Fordernde Szenen im Drehbuch

Dass der nun auf mich zukommende Fall nicht weich sein würde, war mir spätestens klar, als ich das restliche Drehbuch und damit meine anderen Szenen zu lesen bekam, zwei Tage vor Dreh. Da blieb es nicht bei dem bereits probierten Krach, nein, es kam eine deutlich delikatere Szene hinzu. Ich sollte spielen, wie ich meine Ehefrau nachts, nachdem ich betrunken nach Hause komme und mir bei einer anderen, mit der ich gerne ins Bett gegangen wäre, offensichtlich eine Abfuhr eingehandelt hatte, gegen ihren Willen zum Sex nötige. Puh. Really? I mean are you serious?

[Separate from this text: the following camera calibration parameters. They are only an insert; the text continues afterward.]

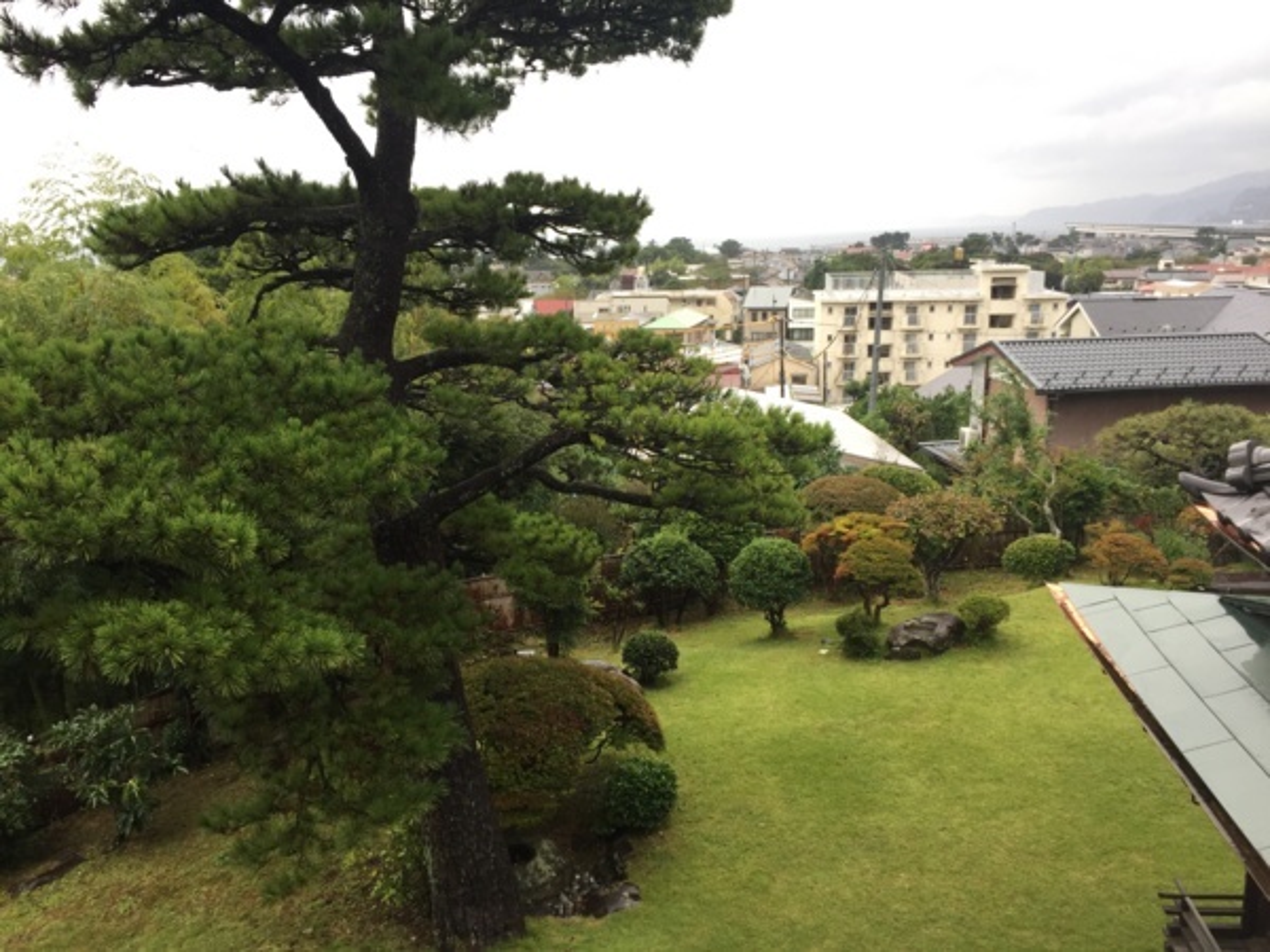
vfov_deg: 48.2
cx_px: 635
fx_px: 1064
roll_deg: +0.8
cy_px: 476
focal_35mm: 29
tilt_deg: -13.8
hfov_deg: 61.7
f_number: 2.2
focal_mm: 4.15
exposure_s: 1/120
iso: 32
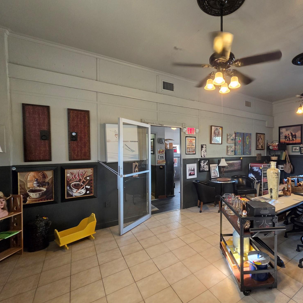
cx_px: 203
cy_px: 155
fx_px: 158
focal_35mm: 16
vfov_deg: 87.4
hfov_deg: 84.2
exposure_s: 1/120
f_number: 1.9
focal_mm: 2.2
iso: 250
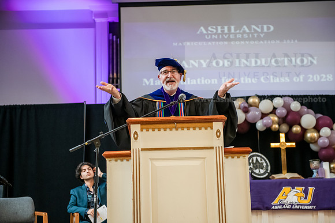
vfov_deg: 21.9
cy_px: 112
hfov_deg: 32.4
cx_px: 168
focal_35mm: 62
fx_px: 577
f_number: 3.2
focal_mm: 62
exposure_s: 1/160
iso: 2500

Am Set wurde natürlich Englisch gesprochen. Außer der Hauptdarstellerin, „unserem" Kind, der Wohnungsbesitzerin, die uns bei sich drehen ließ, und mir waren alle aus dem Team vom ganzen Globus: USA, HongKong, Südafrika, Frankreich, England, Spanien, Italien, Türkei, Australien, Finnland, kein Scherz.



He was serious. Nun gut. Wie bereitet man sich auf so eine Szene vor, wenn die gefragte Handlung nicht zum eigenen Erfahrungshorizont gehört? Wie kann ich mich in die Motivation eines Mannes hineinversetzen, der ohne Rücksicht auf Verluste seine eigene Frau gegen ihren Willen als Sexobjekt missbraucht?

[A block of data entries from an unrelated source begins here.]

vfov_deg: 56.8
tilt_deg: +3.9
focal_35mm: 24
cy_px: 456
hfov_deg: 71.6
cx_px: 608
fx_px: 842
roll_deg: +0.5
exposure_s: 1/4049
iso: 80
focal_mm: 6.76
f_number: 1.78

Glücklicherweise sollte diese Szene erst ganz zum Schluss gedreht werden, am Ende des zweiten Tages. Ich hatte also ein bisschen Zeit, Erfahrungen zu sammeln, vor der Kamera. Aber auch das war schon eine Herausforderung. Da ich so vertraut war mit allen Abläufen hinter der Kamera, Auflösung, Kamera einrichten, Lichtaufbau, Ton, fühlte ich mich eigentlich wie zum Team gehörig.



Foto Claudia Kantner
Foto Claudia Kantner


Allerdings änderte sich das schlagartig, als die erste Szene gedreht werden sollte. Es gab für mich jetzt keine andere Aufgabe mehr, als den Ehemann zu verkörpern, der morgens zur Arbeit geht und seiner Frau erklären muss, dass er nicht wie verabredet abends auf den Sohn aufpassen könne, denn er hätte eine Telefonkonferenz. Morgendliches Chaos, die Mama im Bad, der Sohn bettelt um Pfannkuchen, der Vater, also ich, ist spät dran, bindet sich die Schuhe, den Schlips und muss meiner Frau mit Charme mein offenbar zum wiederholten Male vorkommendes Vergessen meiner familiären Pflichten verkaufen. Die Szene lief ganz gut. Der Junge, war lustig und es hat Spaß gemacht, diese kleine Familie zu impersonalisieren.